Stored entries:
============================================================

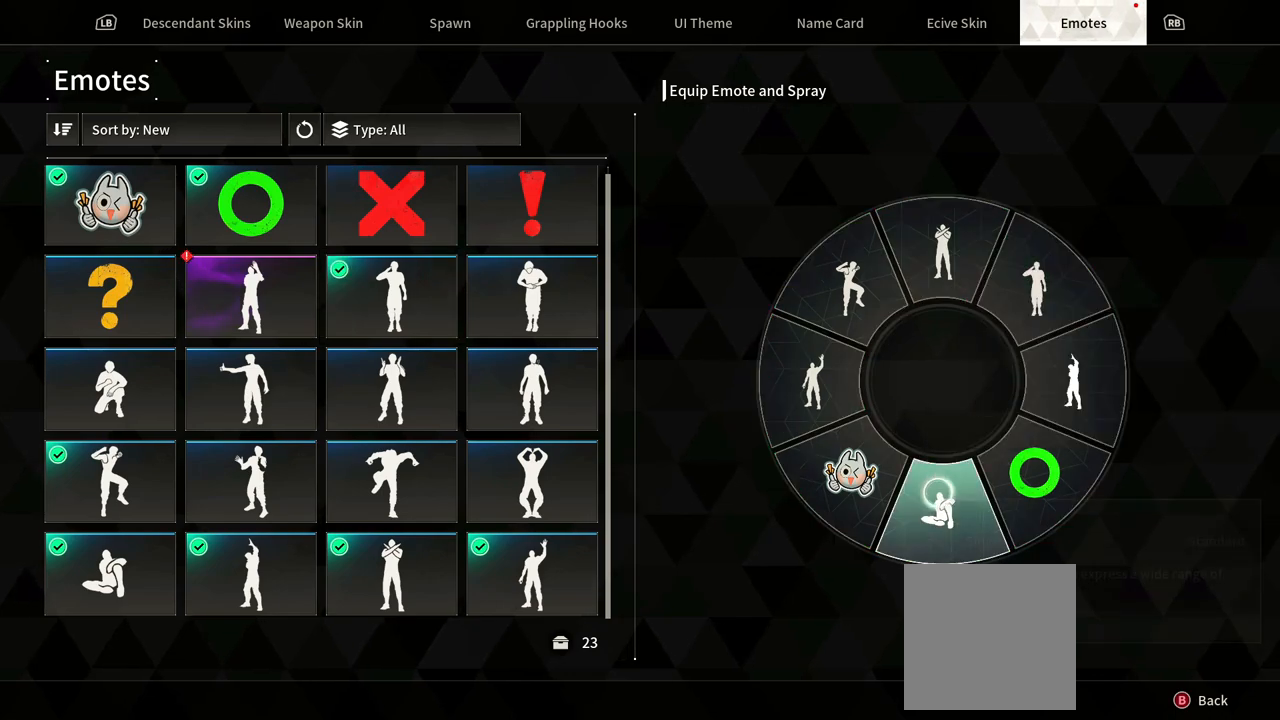
{"buttons": [], "left_stick": "up-left", "right_stick": "center", "events": [[33, "left_stick", "down-right"], [150, "left_stick", "center"], [367, "left_stick", "up-left"]]}
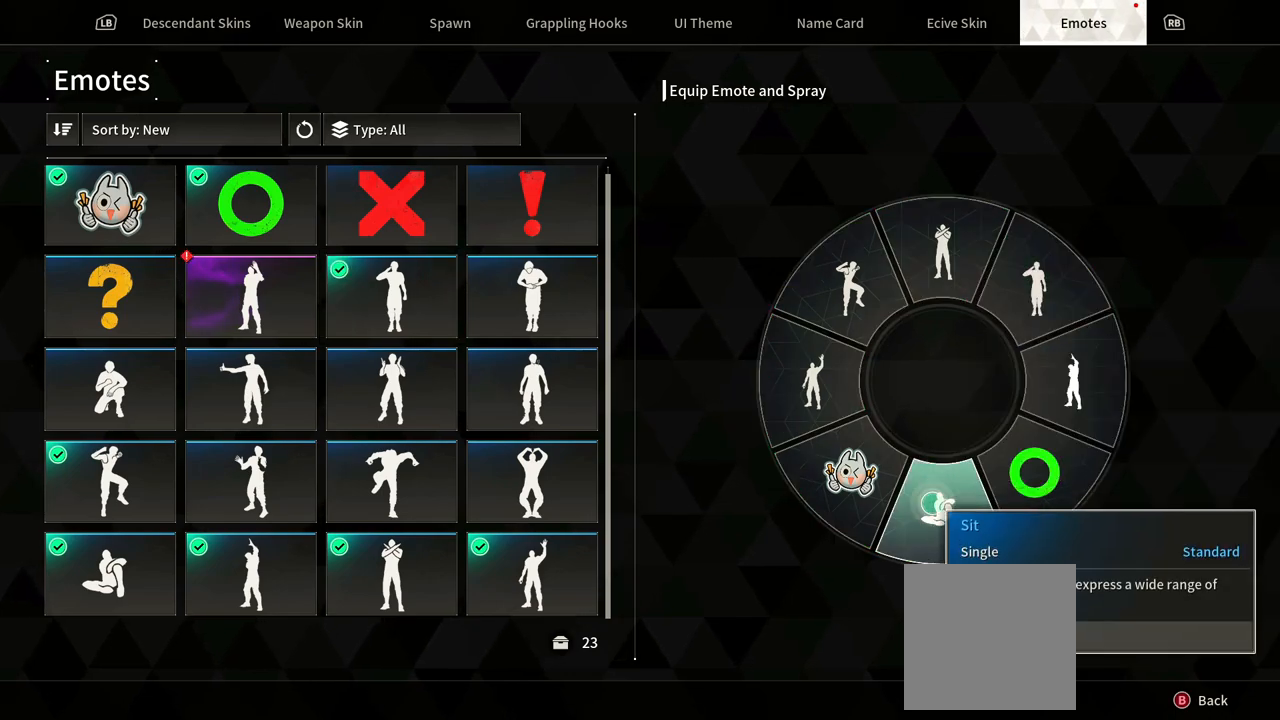
{"buttons": [], "left_stick": "left", "right_stick": "center", "events": [[33, "left_stick", "left"]]}
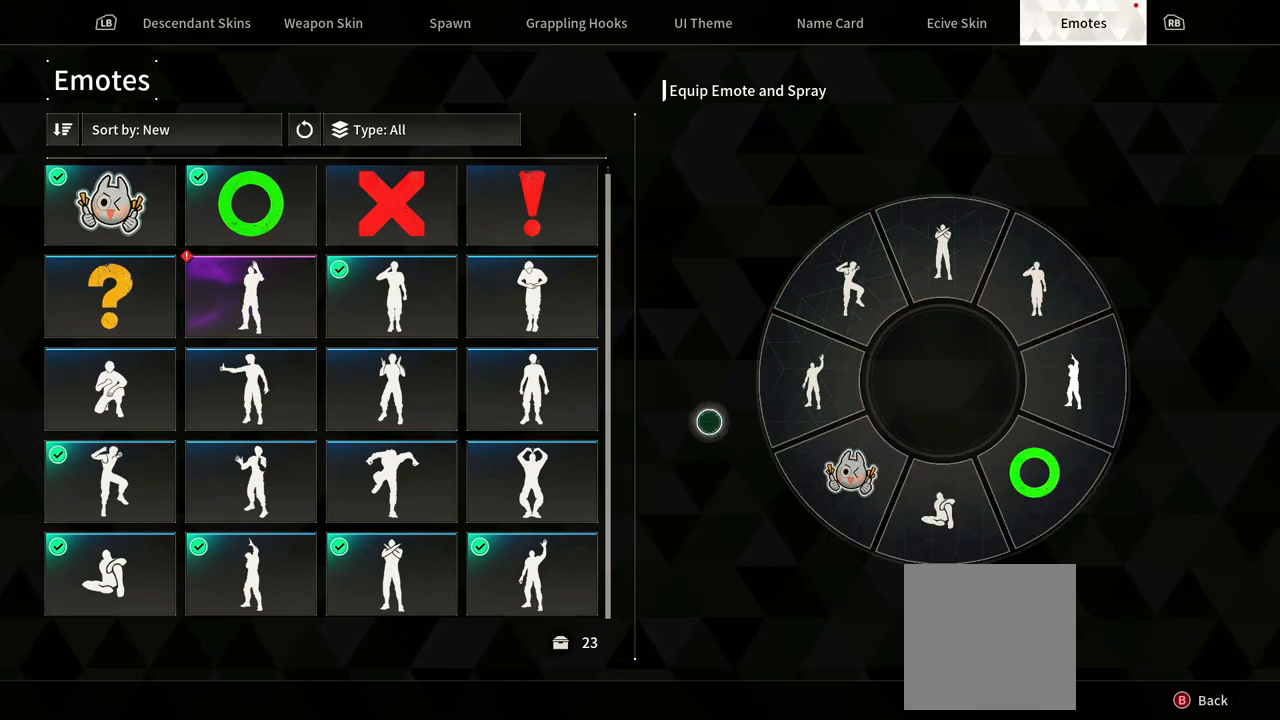
{"buttons": [], "left_stick": "left", "right_stick": "center", "events": []}
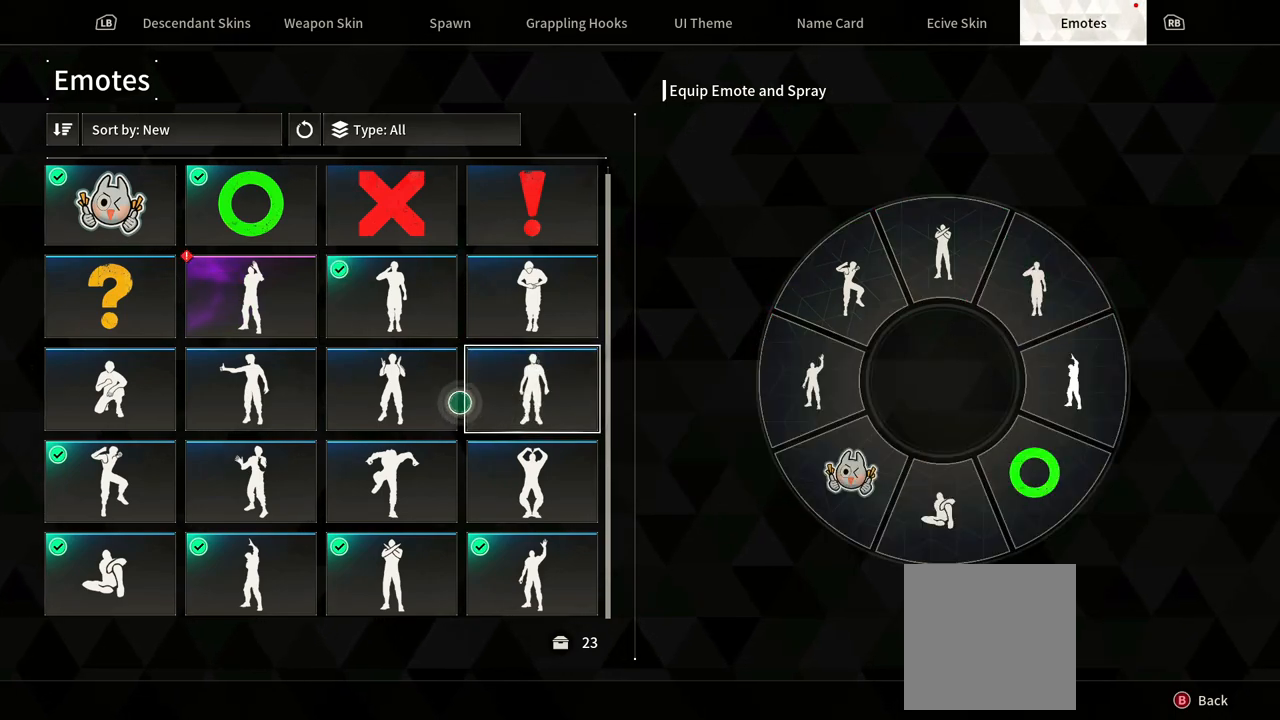
{"buttons": [], "left_stick": "center", "right_stick": "center", "events": [[300, "left_stick", "up-left"], [433, "left_stick", "center"]]}
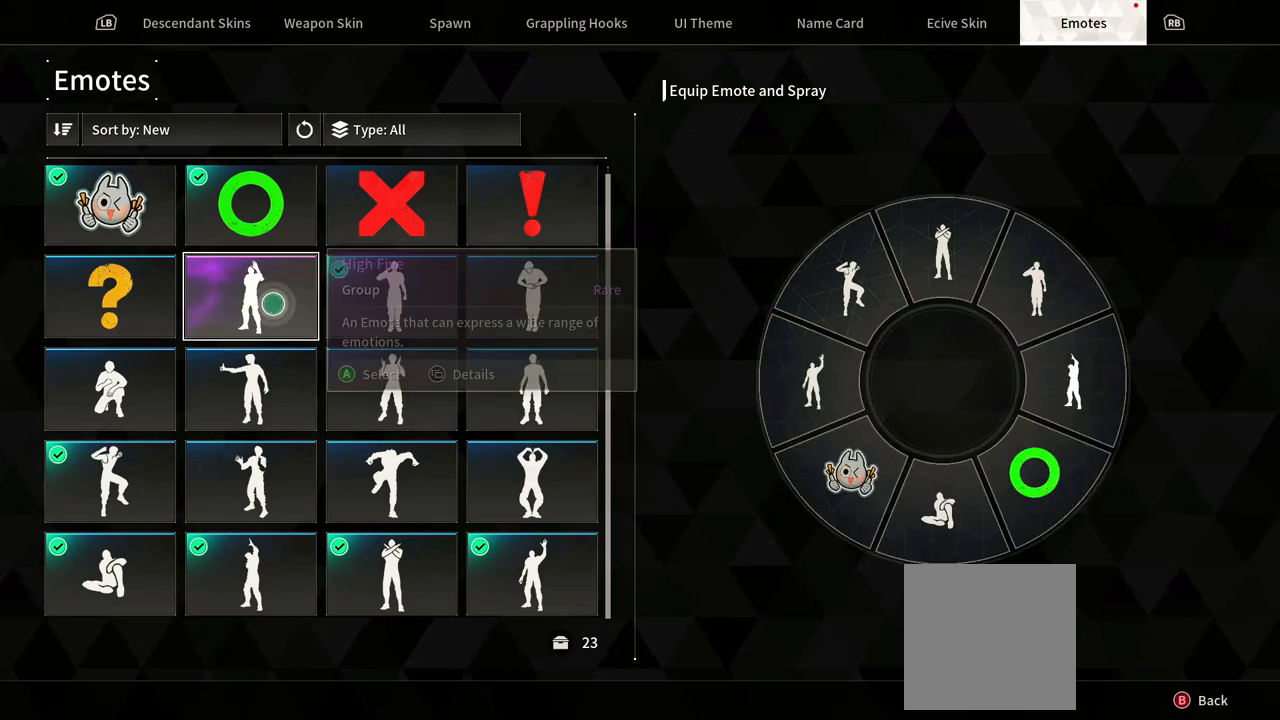
{"buttons": [], "left_stick": "right", "right_stick": "center", "events": [[467, "left_stick", "right"]]}
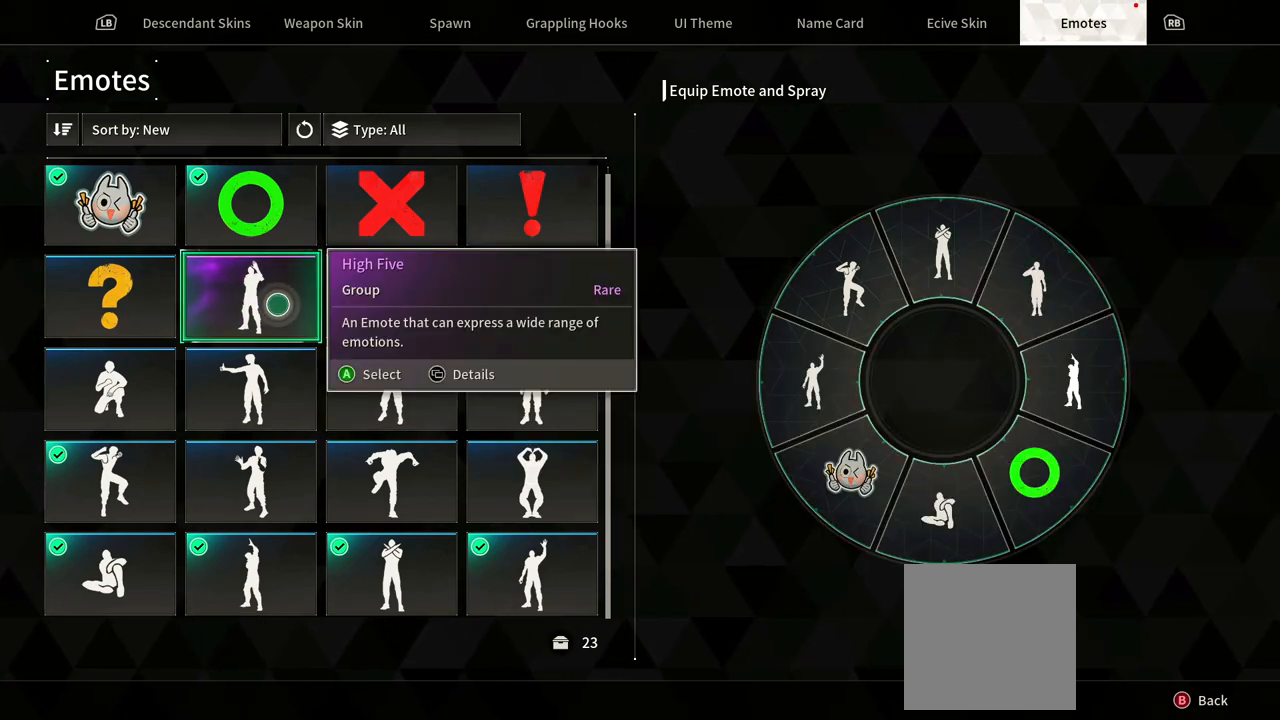
{"buttons": [], "left_stick": "right", "right_stick": "center", "events": []}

============================================================

Transcribe all the entries precisely. Do not include any picture.

* [WRITTEN ANSWER]:
{"buttons": [], "left_stick": "up-left", "right_stick": "center", "events": [[33, "left_stick", "down-right"], [150, "left_stick", "center"], [367, "left_stick", "up-left"]]}
{"buttons": [], "left_stick": "left", "right_stick": "center", "events": [[33, "left_stick", "left"]]}
{"buttons": [], "left_stick": "left", "right_stick": "center", "events": []}
{"buttons": [], "left_stick": "center", "right_stick": "center", "events": [[300, "left_stick", "up-left"], [433, "left_stick", "center"]]}
{"buttons": [], "left_stick": "right", "right_stick": "center", "events": [[467, "left_stick", "right"]]}
{"buttons": [], "left_stick": "right", "right_stick": "center", "events": []}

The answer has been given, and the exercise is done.